**DESCRIPTION OF THE TASK:**
Your copy should repeat the data that follows exactly and contain no image.

- - -

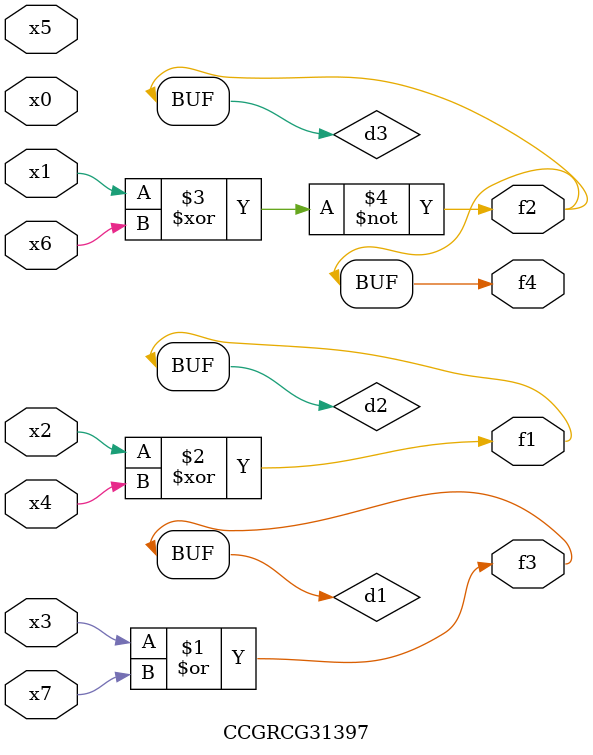
<source format=v>
module CCGRCG31397(
	input x0, x1, x2, x3, x4, x5, x6, x7,
	output f1, f2, f3, f4
);

	wire d1, d2, d3;

	or (d1, x3, x7);
	xor (d2, x2, x4);
	xnor (d3, x1, x6);
	assign f1 = d2;
	assign f2 = d3;
	assign f3 = d1;
	assign f4 = d3;
endmodule

</source>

- - -

**RESPONSE TO THIS EXERCISE:**
<source format=v>
module CCGRCG31397(
	input x0, x1, x2, x3, x4, x5, x6, x7,
	output f1, f2, f3, f4
);

	wire d1, d2, d3;

	or (d1, x3, x7);
	xor (d2, x2, x4);
	xnor (d3, x1, x6);
	assign f1 = d2;
	assign f2 = d3;
	assign f3 = d1;
	assign f4 = d3;
endmodule

</source>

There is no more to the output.